Buna göre; Anadolu’da kuru üzüm üretimi 1. Dünya Savaşı’ndan açıkça etkilendi; hatta piyasadan elini eteğini çekerek, meydanı Birleşik Amerika ve Avustralya’ya bıraktı. Gelinen süreçte bu ülkeler, çekirdeksiz kuru üzümde hem teknolojilerini, hem bilgi birikimlerini, hem üretim değerlerini, hem de ürün kalitelerini geliştirdi. Öyle ki Türk üzümü kalite olarak diğerlerine oranla daha üstünken ve daha çok ihraç edilirken 1. Dünya savaşı sonrası tersi istikamette bir gidiş oldu. Anadolu işgal altına uğramışken İzmir gibi üzümün can damarı memleket yaklaşık üç yıl boyunca Yunan işgalinde kalmışken, gelişme mümkün olamayacaktı. Türkiye’de, Cumhuriyet kurulduktan sonraki dönemlerde üzüm meyvesinde gelişme kayda değerdi. Buhran yıllarına gelindiğinde de varolan sıkıntılar büyüdü.

İktisat Vekaleti Raporu’nun verdiği bilgide buhran yıllarında; Amerikan ihracatının Türk ihracatının önüne geçtiği yönündeydi.

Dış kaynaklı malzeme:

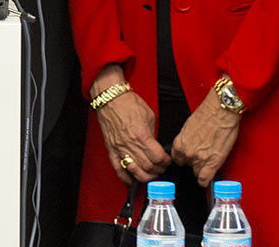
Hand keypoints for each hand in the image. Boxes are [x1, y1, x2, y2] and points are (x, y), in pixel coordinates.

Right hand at [89, 66, 169, 183]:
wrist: (110, 99)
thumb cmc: (128, 104)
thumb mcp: (149, 116)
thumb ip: (153, 134)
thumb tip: (157, 146)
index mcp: (142, 135)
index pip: (158, 157)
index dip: (166, 161)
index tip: (167, 160)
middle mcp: (130, 144)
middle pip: (149, 167)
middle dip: (159, 170)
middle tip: (162, 167)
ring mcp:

Fakat İzmir Tecim ve Endüstri Odası’nın 1936 tarihli raporu; her ne kadar dünya kuru üzüm üretiminde, birinci sırada yer alan Kaliforniya, üretimde buhran yılları boyunca başı çekse bile; dünyanın en büyük üzüm üreticisi olsa bile Türkiye’nin ihraç işinde dünyada genellikle birinci sırayı kimseye bırakmadığının196 altını çizmekteydi. Yine İktisat Vekaleti’nin raporunda belirtilen hususta, Amerikan rekolte ve dış ticaret istatistiklerinde, Amerikan çekirdeksiz kuru üzümüyle razakı cinsinin ayırt edilmeden yansıtıldıkları da belirtilmekteydi197.

Bu durumda; dünyada çekirdeksiz kuru üzüm üretiminin dünyada en çok Amerika’da yapıldığı kesindi. Ayrıca I. Dünya Savaşı’ndan önce Türk üzüm ihracatının açık farkla dünyada lider olduğu kesindi. Her ne kadar o yıllarda Kaliforniya rekoltesi yine Türk üzüm rekoltesinden yüksek olsa bile, Amerika’da üzüm daha çok iç piyasada tüketilmekteydi. I. Dünya Savaşı’nın meydana gelmesi ve onun en büyük getirisi 1929 Krizi’nin baş göstermesiyle İzmir’de çekirdeksiz kuru üzüm, eski günlerini arar oldu. İhracatta, rekoltede, hatta fiyatlardaki düşüklüklerin temel sebebi, bu noktada baş göstermekteydi. Fakat 1933 yılından sonra Türk üzümleri dünya ihracatında yavaş yavaş birinci sıraya oturdu. Çünkü ABD, buhran dolayısıyla az üretim yaptı. Ürettiğinin bir çoğunu da sofralık olarak iç piyasada tüketti. Ayrıca Türkiye devleti üzüm piyasasında bir çok önlem aldı.